- _Texto fornecido_
★ ★ ★ ★ ★ ★ ★

Pensar em uma vida com pleno bem-estar sem considerar os impactos à natureza reforça a ideia de que os recursos que alimentam o cotidiano nas metrópoles são inesgotáveis. Num mundo globalizado, repleto de informações, interligado por redes, os resultados de inúmeras pesquisas sobre o comportamento dos ecossistemas diante da ação humana ficam geralmente em segundo plano, mas emergem em momentos de crise. Como a luta contra a escassez de água no Estado de São Paulo - e em menor intensidade no Rio de Janeiro e Minas Gerais.  
Antes da crise hídrica se instalar de vez, governantes trataram de tapar o sol com a peneira durante as eleições, apostando na ajuda de São Pedro para encher os reservatórios. As chuvas não caíram na intensidade esperada e não adianta culpar o santo. O problema não é a seca, mas, primeiramente, a falta de um planejamento que englobe variáveis de pressão, sejam as naturais ou aquelas provocadas pela ação do próprio homem. Em segundo lugar, a lógica que domina as relações de consumo de grande parte dos brasileiros. 
A situação da maior região metropolitana da América Latina e uma das mais pujantes capitais mundiais, que sofre com oferta reduzida de água, é exemplo certeiro do comportamento de mercado que domina as relações sociais e encobre o conceito de prosperidade a partir de um viés economicista.

★ ★ ★ ★ ★ ★ ★

- _Dados selecionados_
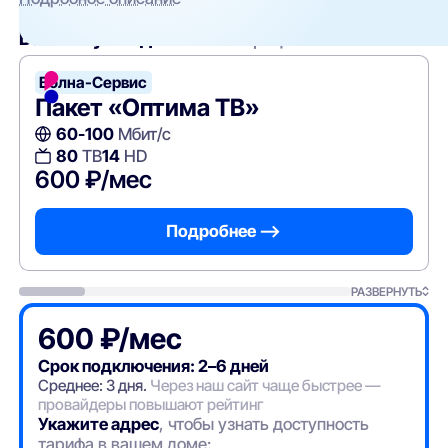
Вам могут подойти
эти тарифы
Волна-Сервис
Пакет «Оптима ТВ»
60-100
Мбит/с
80
ТВ
14
HD
600 ₽/мес
Подробнее —>
РАЗВЕРНУТЬ
600 ₽/мес
Срок подключения: 2–6 дней
Среднее: 3 дня.
Через наш сайт чаще быстрее —
провайдеры повышают рейтинг
Укажите адрес
, чтобы узнать доступность
тарифа в вашем доме:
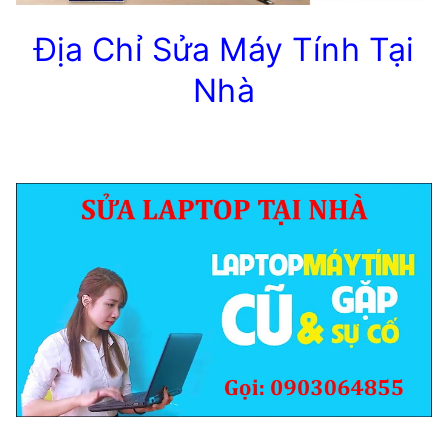
Địa Chỉ Sửa Máy Tính Tại
Nhà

★ ★ ★ ★ ★ ★ ★

- _Tarefa proposta 1_
Responda com base no texto sobre a crise hídrica:
(a) Além de São Paulo, em quais estados a luta contra a escassez de água ocorre em menor intensidade?
(b) Em que os governantes apostaram para encher os reservatórios durante as eleições?
(c) Qual fator o texto aponta como a segunda causa do problema?
- _Tarefa proposta 2_
Escreva a continuação do texto sobre a crise hídrica a partir da última frase apresentada.
Os registros não têm relação com o texto sobre a crise hídrica.

- _Resultado 1_
(a) No Rio de Janeiro e em Minas Gerais.
(b) Na ajuda de São Pedro.
(c) A lógica que domina as relações de consumo de grande parte dos brasileiros.

- _Resultado 2_
Mas como essa questão é observada na prática? Vejamos: uma família que vive em um grotão do Brasil consegue comprar uma máquina de lavar a muito custo, tem uma sensação de inserção na modernidade, mas, por outro lado, não possui água encanada ou sequer potável a dezenas de quilômetros. Moral da história: o consumo é uma variável que pode ser agregada à construção do desenvolvimento, mas atualmente reina isolado.
No momento em que a crise impulsiona a educação ambiental para o uso racional da água, uma contracorrente consumista ainda se mostra imune ao problema. Em bairros que abrigam alguns dos moradores mais abastados de São Paulo, é comum ver funcionários limpando calçadas com jato d’água. Sequer os chafarizes de condomínios de luxo foram desligados - o poder de compra cria, digamos assim, uma sensação de tranquilidade. 
Quando se pensa dessa forma, a natureza é colocada na condição de um eterno almoxarifado. Esse possibilita a proposição de ideias mirabolantes, como a transposição de águas do rio Amazonas para acabar com a seca de São Paulo - bastaria verba suficiente para escavar canais de proporções continentais, rasgando o país de Norte a Sul. Convém perguntar: o governador do Amazonas, José Melo (PROS), que apresentou a solução, esquece da maior parte da população amazônica sem água potável nas torneiras.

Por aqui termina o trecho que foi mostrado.